The pig, who last year was the centerpiece of the Nashi anti-Estonian installation and whose name is Andrus Ansip (after the Estonian prime minister) now lives in the Nashi office, said the group's spokeswoman.

Animal rights groups and anti-Kremlin activists however said the use of animals for political purposes was deeply deplorable and simply not safe.

"Even if no animal is hurt during such performances, it is a rather dangerous thing as it is unclear how it would behave," said Kozlovsky of Oborona.

At least one animal -- a donkey -- has died during one of the youth's street performances in the past, according to Vita, an animal rights group.

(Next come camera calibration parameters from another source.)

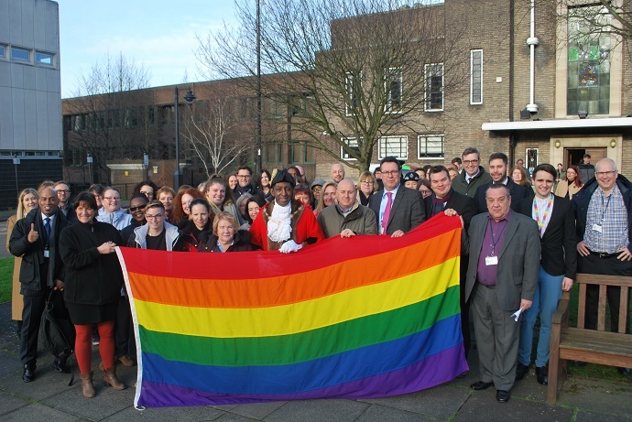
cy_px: 211
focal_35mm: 33
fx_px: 580
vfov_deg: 40.0
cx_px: 316
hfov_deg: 57.2
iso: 100
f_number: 5.6
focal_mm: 22
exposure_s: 1/125
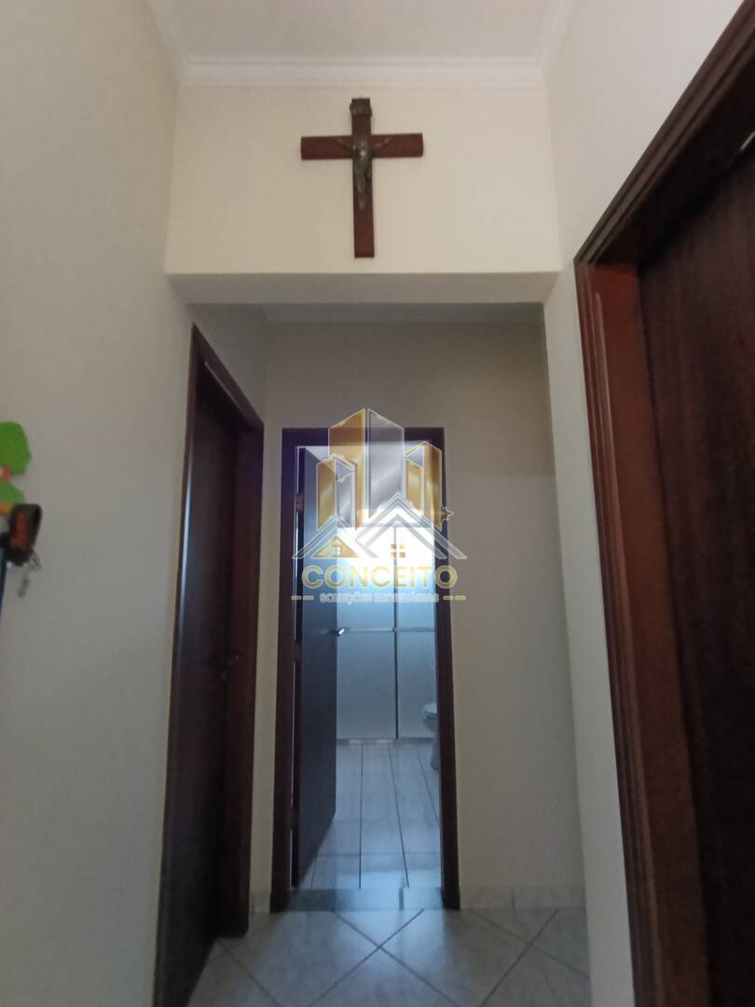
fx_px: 465
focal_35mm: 16
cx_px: 378
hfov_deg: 78.1
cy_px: 504
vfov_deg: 94.5
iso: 1250
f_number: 2.2
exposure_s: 1/20
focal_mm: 1.65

"The situation in Russia is unique," said Konstantin Sabinin, a projects director at Vita. "We still do not have a law against animal cruelty in Russia."

Such a law had been in the works, he said, until Vladimir Putin, then acting president, vetoed it in 2000, on the grounds that existing legislation was sufficient.

Subsequent appeals by celebrities and animal rights groups to Putin and later his successor Medvedev have brought no result, said Sabinin.

That Russia banned the hunting of baby harp seals earlier this year was simply a "miracle" that came after years of campaigning, he added.

Putin, Russia's powerful prime minister and still its ultimate strongman, has nurtured his image as an animal lover, posing for cameras with his Labrador Connie, a pony and a baby tiger.

Protecting animal rights has become especially difficult in the past year, said Sabinin. These days, he added, the authorities did not even bother to respond to his group's inquiries.

"The authorities just stopped reacting altogether."